(Beginning of Given records)

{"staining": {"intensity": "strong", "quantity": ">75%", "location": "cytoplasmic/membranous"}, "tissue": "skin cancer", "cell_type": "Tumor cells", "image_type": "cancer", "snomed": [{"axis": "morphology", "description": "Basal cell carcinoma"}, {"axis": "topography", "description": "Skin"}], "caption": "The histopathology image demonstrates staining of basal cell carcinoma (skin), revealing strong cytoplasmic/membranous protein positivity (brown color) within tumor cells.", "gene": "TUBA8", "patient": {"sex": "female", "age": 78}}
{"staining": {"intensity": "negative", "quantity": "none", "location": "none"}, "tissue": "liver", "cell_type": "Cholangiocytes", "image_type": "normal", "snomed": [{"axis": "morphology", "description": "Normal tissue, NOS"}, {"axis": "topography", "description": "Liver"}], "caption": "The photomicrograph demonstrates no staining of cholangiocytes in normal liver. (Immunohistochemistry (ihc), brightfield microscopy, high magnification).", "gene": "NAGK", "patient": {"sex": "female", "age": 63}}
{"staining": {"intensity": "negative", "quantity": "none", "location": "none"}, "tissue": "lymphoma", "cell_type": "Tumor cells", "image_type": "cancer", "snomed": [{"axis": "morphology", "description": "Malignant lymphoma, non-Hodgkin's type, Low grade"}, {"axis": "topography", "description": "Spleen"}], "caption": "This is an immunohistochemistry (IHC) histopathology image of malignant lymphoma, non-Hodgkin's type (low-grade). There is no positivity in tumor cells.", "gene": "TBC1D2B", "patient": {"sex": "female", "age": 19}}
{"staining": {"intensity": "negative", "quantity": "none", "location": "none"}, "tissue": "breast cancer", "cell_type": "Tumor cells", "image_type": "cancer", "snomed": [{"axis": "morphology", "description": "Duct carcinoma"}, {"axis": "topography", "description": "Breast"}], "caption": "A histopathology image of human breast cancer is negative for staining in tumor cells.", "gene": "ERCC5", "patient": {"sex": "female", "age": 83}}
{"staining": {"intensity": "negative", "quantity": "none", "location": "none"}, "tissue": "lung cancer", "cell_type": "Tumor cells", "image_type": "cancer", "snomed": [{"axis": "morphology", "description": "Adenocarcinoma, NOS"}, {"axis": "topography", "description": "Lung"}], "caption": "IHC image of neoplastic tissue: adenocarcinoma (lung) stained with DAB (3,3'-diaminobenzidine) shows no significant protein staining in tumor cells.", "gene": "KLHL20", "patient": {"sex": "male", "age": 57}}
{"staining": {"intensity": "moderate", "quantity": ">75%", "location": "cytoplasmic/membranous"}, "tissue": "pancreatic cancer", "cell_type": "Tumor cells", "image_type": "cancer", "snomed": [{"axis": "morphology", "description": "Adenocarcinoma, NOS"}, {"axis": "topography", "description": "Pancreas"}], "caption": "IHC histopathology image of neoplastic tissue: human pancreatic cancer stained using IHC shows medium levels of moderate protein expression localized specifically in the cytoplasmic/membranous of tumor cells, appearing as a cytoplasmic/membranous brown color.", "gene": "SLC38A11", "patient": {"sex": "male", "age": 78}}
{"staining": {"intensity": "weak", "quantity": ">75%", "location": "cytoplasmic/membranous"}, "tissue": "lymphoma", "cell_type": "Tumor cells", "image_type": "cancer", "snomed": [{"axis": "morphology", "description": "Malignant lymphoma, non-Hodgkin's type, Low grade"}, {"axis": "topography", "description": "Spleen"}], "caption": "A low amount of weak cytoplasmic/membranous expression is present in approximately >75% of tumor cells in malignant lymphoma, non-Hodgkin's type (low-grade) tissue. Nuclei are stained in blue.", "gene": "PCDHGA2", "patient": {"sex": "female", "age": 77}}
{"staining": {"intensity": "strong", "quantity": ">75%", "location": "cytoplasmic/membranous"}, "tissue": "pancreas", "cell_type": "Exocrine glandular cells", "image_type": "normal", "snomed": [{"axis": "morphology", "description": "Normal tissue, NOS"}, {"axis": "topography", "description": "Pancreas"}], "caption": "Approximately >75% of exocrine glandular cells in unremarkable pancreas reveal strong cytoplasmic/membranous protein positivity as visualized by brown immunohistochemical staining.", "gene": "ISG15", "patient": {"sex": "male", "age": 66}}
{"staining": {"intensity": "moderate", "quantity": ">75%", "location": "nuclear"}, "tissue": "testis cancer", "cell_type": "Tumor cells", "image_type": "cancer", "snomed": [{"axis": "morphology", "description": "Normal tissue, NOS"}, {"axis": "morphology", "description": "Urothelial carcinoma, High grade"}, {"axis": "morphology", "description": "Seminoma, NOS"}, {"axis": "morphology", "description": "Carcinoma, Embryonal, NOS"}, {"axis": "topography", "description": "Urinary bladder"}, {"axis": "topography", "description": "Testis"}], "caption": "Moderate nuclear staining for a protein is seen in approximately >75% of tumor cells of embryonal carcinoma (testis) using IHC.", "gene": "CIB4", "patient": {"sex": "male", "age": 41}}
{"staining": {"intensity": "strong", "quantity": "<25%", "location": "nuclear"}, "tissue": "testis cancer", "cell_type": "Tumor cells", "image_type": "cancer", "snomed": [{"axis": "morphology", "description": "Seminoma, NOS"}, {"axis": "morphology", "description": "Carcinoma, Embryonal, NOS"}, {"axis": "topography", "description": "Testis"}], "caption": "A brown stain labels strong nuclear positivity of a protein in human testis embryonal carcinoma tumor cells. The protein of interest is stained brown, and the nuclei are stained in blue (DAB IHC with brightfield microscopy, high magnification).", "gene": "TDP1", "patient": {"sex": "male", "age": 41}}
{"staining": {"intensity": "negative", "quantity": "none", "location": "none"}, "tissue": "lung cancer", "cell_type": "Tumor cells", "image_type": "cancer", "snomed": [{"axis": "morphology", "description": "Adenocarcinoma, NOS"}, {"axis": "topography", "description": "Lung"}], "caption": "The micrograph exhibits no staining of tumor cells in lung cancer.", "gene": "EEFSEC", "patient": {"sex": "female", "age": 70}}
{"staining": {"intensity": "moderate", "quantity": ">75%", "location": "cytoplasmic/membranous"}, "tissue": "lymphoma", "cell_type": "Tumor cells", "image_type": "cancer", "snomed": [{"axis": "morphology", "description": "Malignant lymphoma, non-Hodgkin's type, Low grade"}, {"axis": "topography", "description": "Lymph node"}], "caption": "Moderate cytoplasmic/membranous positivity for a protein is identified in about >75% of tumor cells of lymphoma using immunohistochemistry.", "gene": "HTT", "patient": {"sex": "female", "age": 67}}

(End of Given records)

**What to work on**
If a line holds the string "Lung", it counts; please state how many such lines there are in the data, with nothing more.

**Output for this task**
2